## [Provided text]
......
The Crazy Party expresses its insanity through action when possible and through screaming—death panels!—pretty much all the damn time. More screaming might seem to add to the problem. That is President Obama’s view, and politically it may pay off at the last minute. When the voters speak in 2012, they may decide that, nine percent unemployment notwithstanding, the country is still safer with the nice man who isn’t backed by a crowd of bug-eyed freaks. But in the meantime we have been living much too dangerously.

I’ll put it this way: I lost $65,000 because the GOP messed with our credit rating and because Obama let them. When raising the debt ceiling turned into a drama, the markets saw that a basic function of government—remaining solvent—had become loose and wobbly. This was not like the government shutdown of 1995. Back then it was guaranteed that government’s essential functions would continue. This time the function that underpins all the others was up for grabs. Most likely everyone would come through and the ceiling would be raised. But certainly? For the first time, no, and that’s not the sign of a stable political system. We just spent a few weeks watching our government teeter.
......
## [Supplied material]
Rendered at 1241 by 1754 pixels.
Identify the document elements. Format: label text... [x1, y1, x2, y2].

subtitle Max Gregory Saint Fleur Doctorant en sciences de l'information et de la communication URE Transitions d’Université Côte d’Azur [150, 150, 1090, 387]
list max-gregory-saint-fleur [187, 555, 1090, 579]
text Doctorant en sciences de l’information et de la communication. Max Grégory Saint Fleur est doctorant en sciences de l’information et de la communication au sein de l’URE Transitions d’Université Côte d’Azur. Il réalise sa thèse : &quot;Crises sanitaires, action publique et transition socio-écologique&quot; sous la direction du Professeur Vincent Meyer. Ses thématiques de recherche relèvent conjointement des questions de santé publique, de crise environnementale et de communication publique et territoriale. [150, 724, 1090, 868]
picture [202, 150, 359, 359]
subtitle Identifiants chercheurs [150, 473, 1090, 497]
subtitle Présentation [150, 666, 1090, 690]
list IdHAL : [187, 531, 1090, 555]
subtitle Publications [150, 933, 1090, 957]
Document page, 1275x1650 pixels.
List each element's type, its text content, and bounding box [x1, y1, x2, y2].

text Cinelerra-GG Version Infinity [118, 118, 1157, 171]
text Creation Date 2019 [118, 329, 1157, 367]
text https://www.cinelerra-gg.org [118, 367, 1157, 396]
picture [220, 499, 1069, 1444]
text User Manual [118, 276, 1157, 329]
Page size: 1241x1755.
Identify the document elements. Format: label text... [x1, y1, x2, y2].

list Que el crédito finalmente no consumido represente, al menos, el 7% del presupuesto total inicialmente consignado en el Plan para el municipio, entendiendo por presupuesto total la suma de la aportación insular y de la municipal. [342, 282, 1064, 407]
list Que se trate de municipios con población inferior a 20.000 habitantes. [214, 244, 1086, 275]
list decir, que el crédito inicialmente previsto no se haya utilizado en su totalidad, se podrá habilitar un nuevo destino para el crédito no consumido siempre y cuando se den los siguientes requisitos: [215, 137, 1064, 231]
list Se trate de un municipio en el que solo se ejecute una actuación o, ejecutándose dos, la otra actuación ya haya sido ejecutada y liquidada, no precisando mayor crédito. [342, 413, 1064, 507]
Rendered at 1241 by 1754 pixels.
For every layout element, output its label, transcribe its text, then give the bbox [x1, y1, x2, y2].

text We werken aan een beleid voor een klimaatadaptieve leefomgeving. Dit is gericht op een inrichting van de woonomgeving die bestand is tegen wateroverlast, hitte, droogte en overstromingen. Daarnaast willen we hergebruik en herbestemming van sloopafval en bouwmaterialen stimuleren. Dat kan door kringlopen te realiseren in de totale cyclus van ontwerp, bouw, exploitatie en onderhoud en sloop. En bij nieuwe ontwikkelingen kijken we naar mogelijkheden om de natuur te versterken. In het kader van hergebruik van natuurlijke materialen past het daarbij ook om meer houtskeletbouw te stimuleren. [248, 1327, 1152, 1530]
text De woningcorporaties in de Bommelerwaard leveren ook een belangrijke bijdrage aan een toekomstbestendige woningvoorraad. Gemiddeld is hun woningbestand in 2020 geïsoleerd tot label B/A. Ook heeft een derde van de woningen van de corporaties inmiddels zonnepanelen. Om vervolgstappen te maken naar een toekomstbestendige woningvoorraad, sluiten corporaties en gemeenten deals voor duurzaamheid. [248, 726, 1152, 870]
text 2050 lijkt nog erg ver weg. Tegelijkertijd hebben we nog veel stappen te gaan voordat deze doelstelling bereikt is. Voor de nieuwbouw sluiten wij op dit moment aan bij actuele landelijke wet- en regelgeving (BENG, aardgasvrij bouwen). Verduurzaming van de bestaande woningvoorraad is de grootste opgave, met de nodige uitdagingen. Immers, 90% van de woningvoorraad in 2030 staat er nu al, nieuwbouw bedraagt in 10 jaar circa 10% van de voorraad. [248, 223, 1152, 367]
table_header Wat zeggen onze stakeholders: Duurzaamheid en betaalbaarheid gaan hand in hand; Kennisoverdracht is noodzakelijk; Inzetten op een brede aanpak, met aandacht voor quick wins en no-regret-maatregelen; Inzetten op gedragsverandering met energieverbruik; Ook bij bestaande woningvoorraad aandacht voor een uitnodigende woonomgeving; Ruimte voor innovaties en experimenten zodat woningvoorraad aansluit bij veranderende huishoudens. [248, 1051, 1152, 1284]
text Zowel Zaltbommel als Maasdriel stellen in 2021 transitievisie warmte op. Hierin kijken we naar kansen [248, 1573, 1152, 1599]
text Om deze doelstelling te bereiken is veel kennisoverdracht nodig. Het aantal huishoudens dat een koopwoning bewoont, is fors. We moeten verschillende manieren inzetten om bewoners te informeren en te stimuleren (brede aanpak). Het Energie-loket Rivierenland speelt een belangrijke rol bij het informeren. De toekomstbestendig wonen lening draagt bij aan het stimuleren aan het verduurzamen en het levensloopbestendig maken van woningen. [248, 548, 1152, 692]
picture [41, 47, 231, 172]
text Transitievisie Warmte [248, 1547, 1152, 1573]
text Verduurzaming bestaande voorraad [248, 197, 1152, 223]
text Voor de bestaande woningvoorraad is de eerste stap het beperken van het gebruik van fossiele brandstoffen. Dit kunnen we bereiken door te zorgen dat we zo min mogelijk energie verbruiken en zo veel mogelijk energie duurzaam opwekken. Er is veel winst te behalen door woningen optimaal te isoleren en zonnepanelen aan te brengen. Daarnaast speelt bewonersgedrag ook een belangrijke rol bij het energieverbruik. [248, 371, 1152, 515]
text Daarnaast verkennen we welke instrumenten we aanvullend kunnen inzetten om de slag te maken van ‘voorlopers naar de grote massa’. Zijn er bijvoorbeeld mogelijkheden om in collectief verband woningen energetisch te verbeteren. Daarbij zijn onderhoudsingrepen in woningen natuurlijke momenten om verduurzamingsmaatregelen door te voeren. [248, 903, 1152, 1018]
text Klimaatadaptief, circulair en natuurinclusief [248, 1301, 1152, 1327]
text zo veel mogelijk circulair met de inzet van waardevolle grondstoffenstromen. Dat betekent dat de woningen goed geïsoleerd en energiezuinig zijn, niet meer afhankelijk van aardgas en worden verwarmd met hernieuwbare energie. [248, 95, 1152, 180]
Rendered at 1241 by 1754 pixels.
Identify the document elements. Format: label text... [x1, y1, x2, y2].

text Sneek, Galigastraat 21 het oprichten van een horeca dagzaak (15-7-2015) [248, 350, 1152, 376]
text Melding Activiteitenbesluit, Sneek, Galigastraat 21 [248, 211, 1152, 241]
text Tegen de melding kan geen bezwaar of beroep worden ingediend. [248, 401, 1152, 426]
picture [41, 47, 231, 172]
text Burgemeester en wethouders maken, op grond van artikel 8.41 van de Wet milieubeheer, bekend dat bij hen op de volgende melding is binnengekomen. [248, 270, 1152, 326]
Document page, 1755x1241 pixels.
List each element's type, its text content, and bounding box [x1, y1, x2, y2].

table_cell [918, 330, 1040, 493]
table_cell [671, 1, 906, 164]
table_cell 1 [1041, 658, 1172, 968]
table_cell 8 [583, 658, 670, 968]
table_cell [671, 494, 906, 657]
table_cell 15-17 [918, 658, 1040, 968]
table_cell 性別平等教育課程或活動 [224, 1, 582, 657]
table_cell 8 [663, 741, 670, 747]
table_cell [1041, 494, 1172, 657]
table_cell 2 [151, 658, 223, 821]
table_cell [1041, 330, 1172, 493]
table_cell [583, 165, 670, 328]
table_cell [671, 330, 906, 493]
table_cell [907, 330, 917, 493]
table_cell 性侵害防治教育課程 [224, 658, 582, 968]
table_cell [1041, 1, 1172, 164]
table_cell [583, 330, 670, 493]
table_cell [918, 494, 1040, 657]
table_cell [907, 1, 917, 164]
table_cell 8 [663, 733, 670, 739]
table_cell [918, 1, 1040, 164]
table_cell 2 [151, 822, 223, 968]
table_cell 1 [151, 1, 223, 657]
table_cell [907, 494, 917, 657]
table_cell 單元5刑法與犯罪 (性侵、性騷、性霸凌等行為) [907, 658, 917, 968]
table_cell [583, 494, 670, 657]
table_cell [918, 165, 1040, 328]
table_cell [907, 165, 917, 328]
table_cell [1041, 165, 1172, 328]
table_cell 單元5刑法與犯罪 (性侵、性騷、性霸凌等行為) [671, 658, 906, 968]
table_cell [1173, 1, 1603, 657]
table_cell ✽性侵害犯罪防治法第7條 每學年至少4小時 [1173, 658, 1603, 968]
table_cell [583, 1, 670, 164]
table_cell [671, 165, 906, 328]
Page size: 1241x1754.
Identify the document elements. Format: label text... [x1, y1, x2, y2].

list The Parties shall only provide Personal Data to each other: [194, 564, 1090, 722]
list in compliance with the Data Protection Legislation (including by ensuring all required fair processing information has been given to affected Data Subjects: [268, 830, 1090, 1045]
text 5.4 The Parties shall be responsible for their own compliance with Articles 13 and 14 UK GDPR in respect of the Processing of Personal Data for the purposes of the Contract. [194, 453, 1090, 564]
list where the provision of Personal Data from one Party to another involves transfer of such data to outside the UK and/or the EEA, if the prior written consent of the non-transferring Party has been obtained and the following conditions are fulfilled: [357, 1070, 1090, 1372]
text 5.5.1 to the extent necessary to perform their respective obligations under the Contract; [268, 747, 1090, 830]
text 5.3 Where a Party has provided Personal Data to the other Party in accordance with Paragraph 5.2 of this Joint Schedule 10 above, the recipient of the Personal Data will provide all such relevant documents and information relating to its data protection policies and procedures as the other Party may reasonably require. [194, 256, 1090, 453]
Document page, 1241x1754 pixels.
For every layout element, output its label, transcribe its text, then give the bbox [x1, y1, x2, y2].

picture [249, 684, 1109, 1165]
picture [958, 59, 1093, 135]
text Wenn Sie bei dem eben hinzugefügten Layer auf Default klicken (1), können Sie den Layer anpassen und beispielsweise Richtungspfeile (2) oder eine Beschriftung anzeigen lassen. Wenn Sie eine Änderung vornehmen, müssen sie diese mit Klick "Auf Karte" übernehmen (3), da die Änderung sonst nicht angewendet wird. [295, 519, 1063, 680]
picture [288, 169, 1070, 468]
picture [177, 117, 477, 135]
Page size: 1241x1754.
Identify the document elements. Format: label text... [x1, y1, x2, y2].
......
## [What to work on]
Continue the commentary on the debt-ceiling fight, picking up after its final sentence.

## [Task result]
Note that the issue at hand, like the others in my list, has nothing to do with social justice or other traditional concerns of the left. As foes of the Iraq nonsense pointed out, they weren’t all against war per se or against the U.S. showing a hard nose in the world. Enough of them had simply looked at the evidence and found that our interests weren’t at stake. Bush’s case was more holes than case, and governing 30 million Iraqis would be a nightmare, so therefore we shouldn’t fight. Simple stuff—centrist stuff, you would think, but only the left seemed to care. In the same way, I don’t want my mutual fund kept from harm because I care about social justice. I just want my property protected. We’re talking the social contract, and what could be more basic?

In 1998 the Republicans trashed an elected president out of spite. In 2002 they corrupted the debate over peace and war because they wanted to put their boot in Saddam’s ass. In 2009 they treated the country’s town halls like a Jerry Springer broadcast because they were terrified by nonexistent Maoism in the government. Their latest collateral damage is our country’s credit standing. Lofgren argues that the enemy they’re trying to destroy this time isn’t the federal deficit, as they claim, and not even Obama, as you might think. He cites an unnamed  colleague, “a Republican committee staff director,” who “proudly” told him that the point of tying up Congress was to kill its reputation with the public and thereby sabotage their faith in government. The debt ceiling standoff, then, is just the latest phase of the operation.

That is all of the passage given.